• Texto exibido:

=====

'Dependência crônica' do Ocidente explica apoio de nações africanas à
Israel, avaliam especialistas
A falta de unanimidade entre os 55 países africanos
no posicionamento sobre o mais recente conflito entre Israel e o grupo Hamas
deve-se principalmente à profunda dependência financeira, tecnológica e
econômica de alguns deles com o Ocidente, segundo os analistas Bernardo Kosho e
Orlando Mujongo, ouvidos pela Sputnik Brasil.
O tema foi tratado no novo episódio do Mundioka,
podcast sobre as raízes do que acontece no mundo. Para os entrevistados, esses
países têm muito a compartilhar com a causa palestina, devido ao passado
recente de expropriação, violência e dominação de seus povos por projetos
coloniais ocidentais. Entretanto, a fragilidade política e econômica dessas
nações, fruto de séculos de colonização e dominação, impacta na soberania e
autonomia de suas posições geopolíticas.

=====

• Enunciado escrito 1: Pode reescrever em forma de lista o parágrafo do texto sobre as nações africanas que começa com "O tema foi tratado no novo episódio do Mundioka", mantendo seus fatos principais?
• Enunciado escrito 2: Pode retomar o texto sobre o apoio de nações africanas a Israel, continuando-o a partir da última frase apresentada?
Os registros provêm de uma fonte diferente da do texto.

• Dados registrados:
=====

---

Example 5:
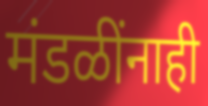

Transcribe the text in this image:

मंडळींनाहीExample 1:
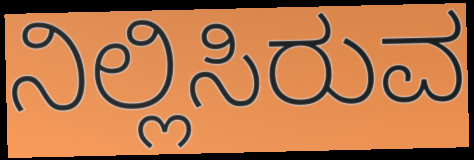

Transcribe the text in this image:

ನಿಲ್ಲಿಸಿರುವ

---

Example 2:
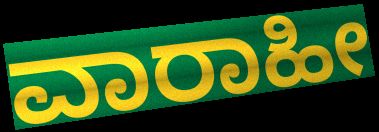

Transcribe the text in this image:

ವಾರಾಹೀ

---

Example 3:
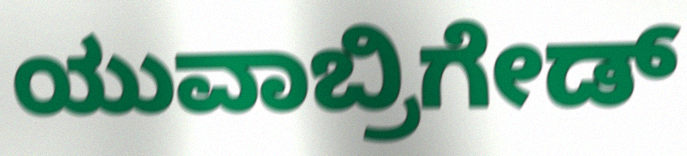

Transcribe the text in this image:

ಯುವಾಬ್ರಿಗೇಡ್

=====

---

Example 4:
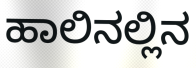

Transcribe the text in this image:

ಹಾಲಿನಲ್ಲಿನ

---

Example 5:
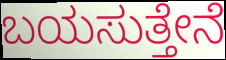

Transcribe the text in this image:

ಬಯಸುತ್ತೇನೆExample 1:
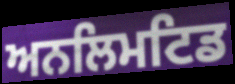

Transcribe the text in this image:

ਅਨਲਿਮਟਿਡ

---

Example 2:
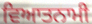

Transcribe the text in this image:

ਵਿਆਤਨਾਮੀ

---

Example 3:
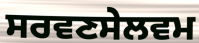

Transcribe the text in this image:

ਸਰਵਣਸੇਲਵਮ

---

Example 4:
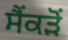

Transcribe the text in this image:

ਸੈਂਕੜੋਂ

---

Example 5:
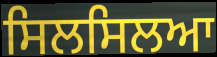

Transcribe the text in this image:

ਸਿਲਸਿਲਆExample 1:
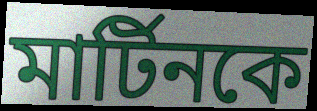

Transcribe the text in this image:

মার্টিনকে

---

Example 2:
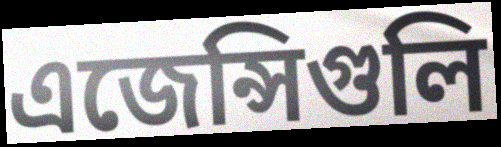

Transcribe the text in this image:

=====

• Resultado da tarefa 1:
- O tema foi abordado no novo episódio do Mundioka, podcast sobre as raízes do que acontece no mundo.
- Para os entrevistados, esses países têm muito a compartilhar com a causa palestina, por causa do passado recente de expropriação, violência e dominação de seus povos por projetos coloniais ocidentais.
- No entanto, a fragilidade política e econômica dessas nações, resultado de séculos de colonização e dominação, afeta a soberania e a autonomia de suas posições geopolíticas.

• Resultado da tarefa 2:
Professor de Relações Internacionais pela
Universidade Privada de Angola, Mujongo ressaltou que essa "dependência
crônica" impede que alguns governos do continente assumam posições firmes
perante os grandes debates da humanidade.
"A única explicação é esta, porque, do ponto
de vista da história, do ponto de vista da própria experiência que as nações
africanas tiveram, não se justifica que um país africano, face a essa agressão
brutal, assimétrica de Israel contra a Palestina um posicionamento a favor de
Israel."
Muhongo citou Angola, a Liga Árabe e a União
Africana, que reúnem as nações do continente, que denunciaram o genocídio
contra o povo palestino e pediram a criação de corredores humanitários em Gaza.
Já países como Quênia, Zâmbia, Gana e Congo, por
exemplo, demonstraram apoio a Israel, pois "sabem que caso se posicionem
contra Israel, perderão o apoio financeiro e econômico do Ocidente".
Indispor-se com Israel pode afetar até a segurança
nacional de algumas nações do continente africano.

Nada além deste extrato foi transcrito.